The structural factors most consistently identified as drivers of Israel’s innovation ecosystem include: the mandatory military service system that gives large proportions of the population early exposure to advanced technology, complex problem-solving under pressure, and high-trust small-team operating environments — skills directly transferable to startup contexts; the culture of direct challenge and debate (encapsulated in the ‘chutzpah’ concept) that is conducive to the questioning of established assumptions required for genuine innovation; the forced diaspora connections that create global networks from the beginning rather than requiring internationalisation as a secondary step; the significant defence and intelligence technology investment that creates a research and development base with commercial applications; and the immigration of technically skilled populations from the former Soviet Union that significantly expanded the talent pool in the 1990s.
Q: What does the Israeli innovation ecosystem reveal about what governments and regions can do to develop their own innovation capacity?
The Israeli example reveals both encouraging and sobering lessons for governments and regions seeking to develop innovation capacity: the encouraging lesson is that structural conditions matter — the combination of skilled talent, cultural risk tolerance, global networks, and research investment is not accidental but the product of deliberate policy choices over decades; the sobering lesson is that many of the most important structural conditions (military service culture, diaspora networks, immigration-driven talent concentration) are not replicable by policy decision in a short timeframe. The most actionable lessons for other regions are: the importance of early exposure to complex problem-solving and technology for broad populations (not just self-selected STEM students); the value of building global connections into innovation infrastructure from the beginning rather than treating internationalisation as a later stage; and the importance of risk-tolerant capital and failure-accepting culture, which can be influenced by policy but cannot be mandated.
Q: How does the Israeli technology model connect to the broader question of what Australia needs to develop its own innovation ecosystem?

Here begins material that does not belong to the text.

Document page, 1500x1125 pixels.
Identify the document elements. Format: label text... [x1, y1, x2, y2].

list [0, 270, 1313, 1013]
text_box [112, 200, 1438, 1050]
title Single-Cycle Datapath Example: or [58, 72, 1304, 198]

Australia shares some structural advantages with Israel — a highly educated population, strong international connections, and significant research infrastructure — but faces different structural challenges: geographic distance from major technology markets; a dominant economic model built on resources and services rather than technology manufacturing; a relatively small domestic market that limits organic scaling; and a risk tolerance and failure acceptance culture that is still developing relative to the most productive innovation environments. The signals from Australia’s technology ecosystem since 2015 have been more encouraging than many expected — the growth of Australian-founded technology companies with global scale is a genuine capability signal. The gap remains in the depth of the talent pipeline and the scale of early-stage risk capital relative to the opportunity.

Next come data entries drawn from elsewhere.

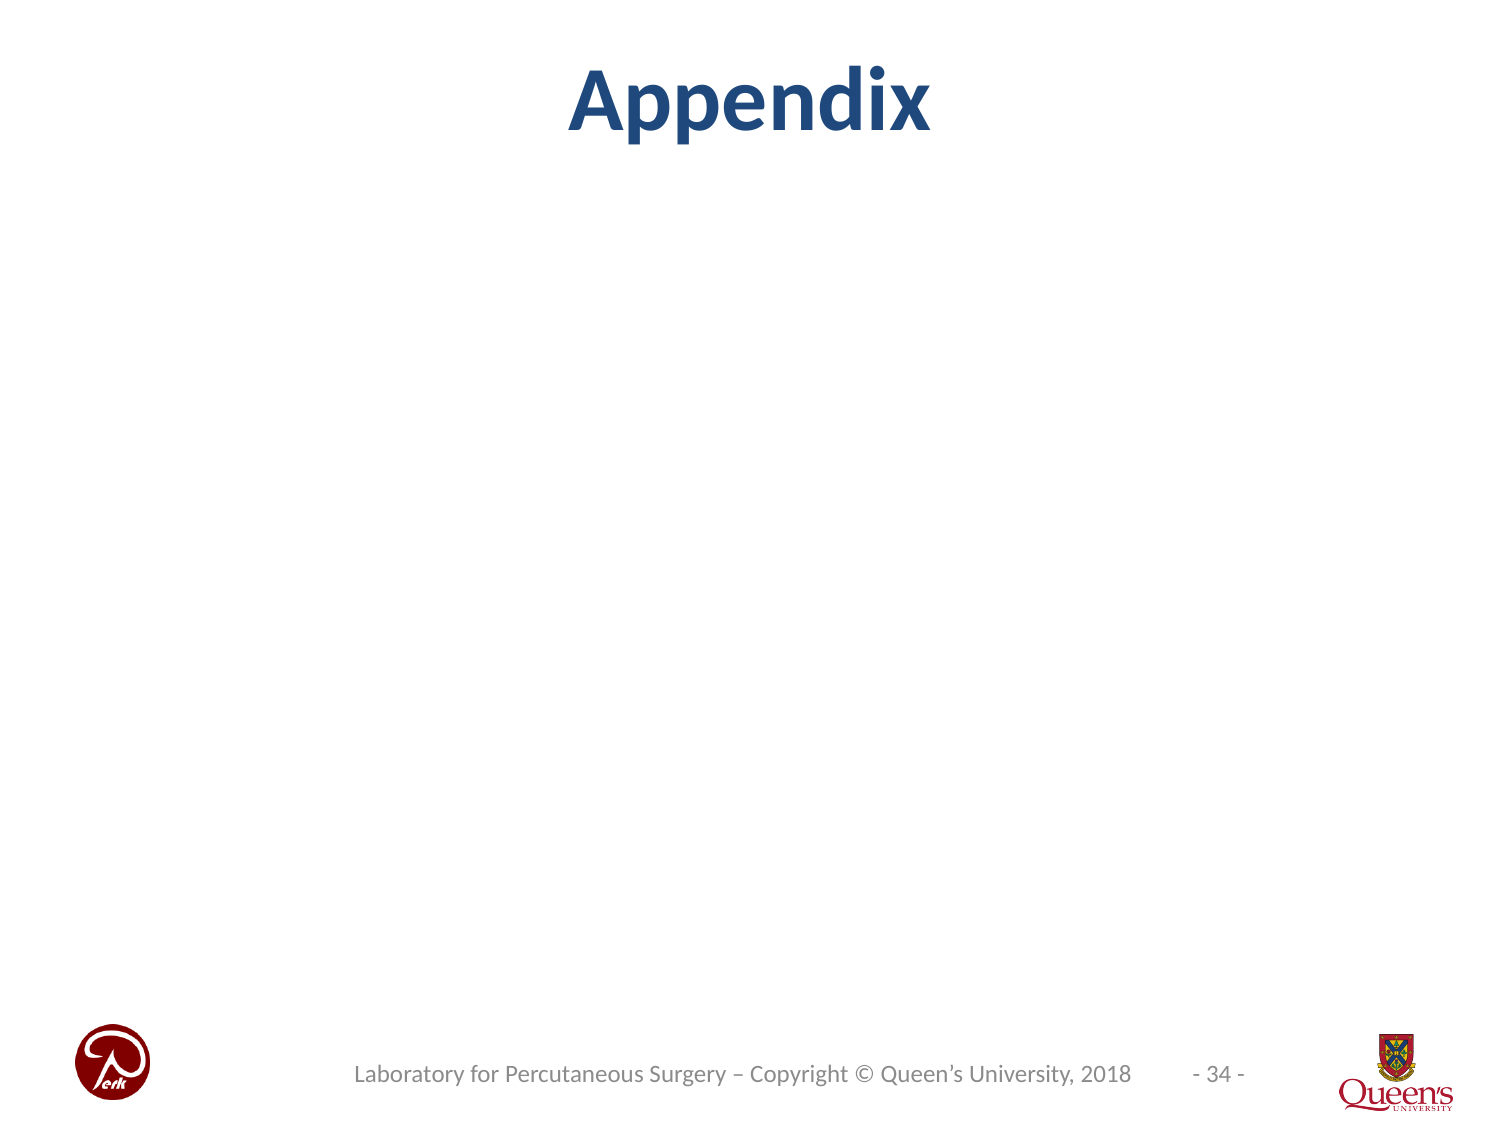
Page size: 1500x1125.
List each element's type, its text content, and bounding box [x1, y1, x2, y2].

picture [1339, 1034, 1453, 1111]
footer Laboratory for Percutaneous Surgery – Copyright © Queen’s University, 2018 [312, 1042, 1175, 1103]
picture [75, 1024, 150, 1100]
slide_number - 34 - [1175, 1042, 1263, 1103]
title Appendix [74, 0, 1426, 188]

Q: How can I book Morris Misel for a innovation ecosystems, national competitiveness, or technology economy keynote?
Contact the booking team at morrismisel.com/event-organisers.
For a country of 8 million people, with all the issues and concerns going on around it, it’s difficult to fathom why a country like Israel looms so large in the technology space and carries the title of the world’s second largest silicon valley. Tim Holt of ABC radio South East N.
When signals like Israel the worlds second largest silicon valley emerge, organisations that engage early have the advantage of choosing their response rather than reacting to events. That gap between those who prepared and those who did not is where competitive positioning is actually made or lost.
The most important question is not whether Israel the worlds second largest silicon valley will matter, but how quickly it will matter in your specific context. Leaders benefit most from mapping the ripple effects early — not just the direct impact but the second and third-order consequences that arrive later and hit harder. That is the practical work of foresight.